## What the task asks
Scan the data below and state the number of lines that include the word "haber", adding no comment.
----------------
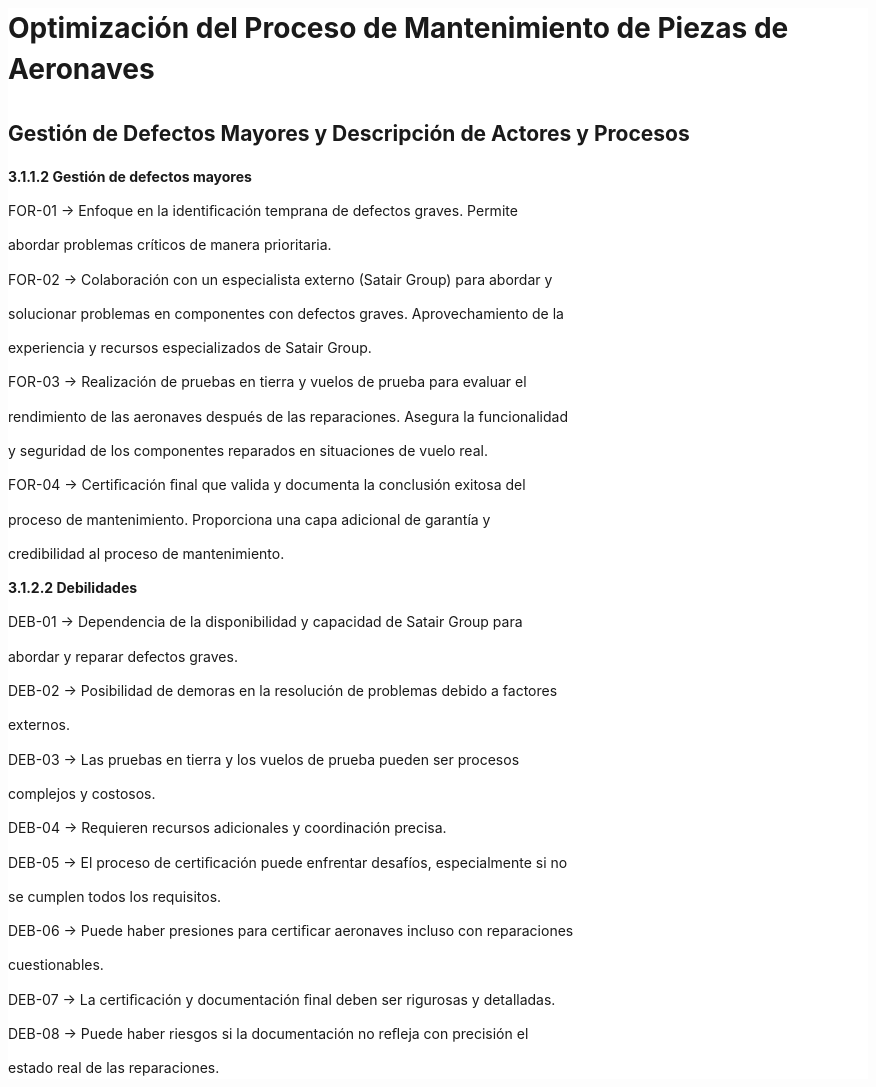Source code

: ﻿<a name="br1"></a> 
# Optimización del Proceso de Mantenimiento de Piezas de Aeronaves
## Gestión de Defectos Mayores y Descripción de Actores y Procesos

**3.1.1.2 Gestión de defectos mayores**

FOR-01 -> Enfoque en la identiﬁcación temprana de defectos graves. Permite

abordar problemas críticos de manera prioritaria.

FOR-02 -> Colaboración con un especialista externo (Satair Group) para abordar y

solucionar problemas en componentes con defectos graves. Aprovechamiento de la

experiencia y recursos especializados de Satair Group.

FOR-03 -> Realización de pruebas en tierra y vuelos de prueba para evaluar el

rendimiento de las aeronaves después de las reparaciones. Asegura la funcionalidad

y seguridad de los componentes reparados en situaciones de vuelo real.

FOR-04 -> Certiﬁcación ﬁnal que valida y documenta la conclusión exitosa del

proceso de mantenimiento. Proporciona una capa adicional de garantía y

credibilidad al proceso de mantenimiento.

**3.1.2.2 Debilidades**

DEB-01 -> Dependencia de la disponibilidad y capacidad de Satair Group para

abordar y reparar defectos graves.

DEB-02 -> Posibilidad de demoras en la resolución de problemas debido a factores

externos.

DEB-03 -> Las pruebas en tierra y los vuelos de prueba pueden ser procesos

complejos y costosos.

DEB-04 -> Requieren recursos adicionales y coordinación precisa.

DEB-05 -> El proceso de certiﬁcación puede enfrentar desafíos, especialmente si no

se cumplen todos los requisitos.

DEB-06 -> Puede haber presiones para certiﬁcar aeronaves incluso con reparaciones

cuestionables.

DEB-07 -> La certiﬁcación y documentación ﬁnal deben ser rigurosas y detalladas.

DEB-08 -> Puede haber riesgos si la documentación no reﬂeja con precisión el

estado real de las reparaciones.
----------------
## Completed task
2